Ведь романтизм, что бы о нем ни говорилось в предисловии к "Кромвелю", не был ни смесью трагического и гротескного, ни обновлением языка, ни свободным членением стиха цезурой - это было нечто иное, куда более глубокое. В нем отразился самый дух века, тоска, недовольство, конфликт между человеком и миром, неведомый классикам. "Чувство неудовлетворенности жизнью, удивительно, невероятно пустой, если оставаться в плену ее границ; странное смятение души, никогда не знающей покоя, то ликующей, то стенающей...", сердце, полное отвращения к самому себе и освобождающееся от него лишь в те мгновения, когда человек наслаждается "собственным своим несчастьем, видя в этом вызов судьбе", - вот что принесли Гете и Байрон после Руссо; вот чего искала в канун тридцатых годов вся французская молодежь, повергнутая в меланхолию, так как она внезапно лишилась славы; вот что Гюго, которому жилось чересчур счастливо в квартале Вожирар, Гюго, автор "Восточных мотивов", еще не мог ей принести.

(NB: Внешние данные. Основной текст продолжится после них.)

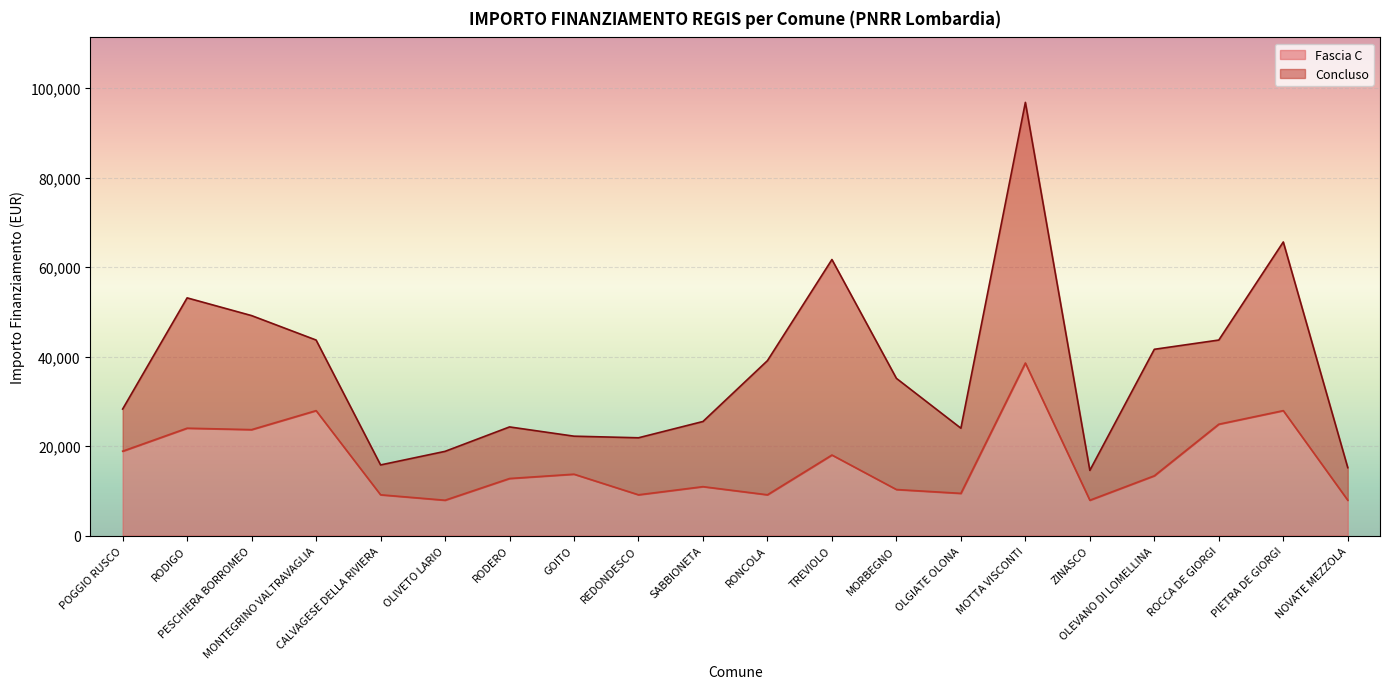

What is the label of the 4th point from the right?

OLEVANO DI LOMELLINA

Но только Гюго мог это сделать. Ни один поэт, даже Ламартин, даже Виньи, не был тогда способен поставить на службу своему времени такое мастерство, такое богатство языка и ритмов. И лишь немногого недоставало, чтобы гений Гюго достиг зрелости, - недоставало ему тревоги, сомнений, грусти, которые сблизили бы его с этой эпохой. Но как далек он был от мысли, что творчество его станет глубже из-за тех страданий, которые причинят ему молчаливая молодая женщина, подруга его жизни, и рыжеволосый некрасивый друг, говоривший столько тонких и полезных вещей о его творениях. Когда он считал себя в полной безопасности и наслаждался своими триумфами, в действительности его подстерегала катастрофа. Но следовало показать, каким он был в эти краткие годы безоблачного счастья - властным мужем, идиллическим отцом семейства, учителем, за которым шел живописный кортеж его учеников, художником, который любовался на огромный город, дремавший у подножия холмов в прелестной дымке, цеплявшейся за его башни, поэтом, изливавшим


И весь пламень, и дивную свежесть в тот миг


На страницах признаньем увенчанных книг.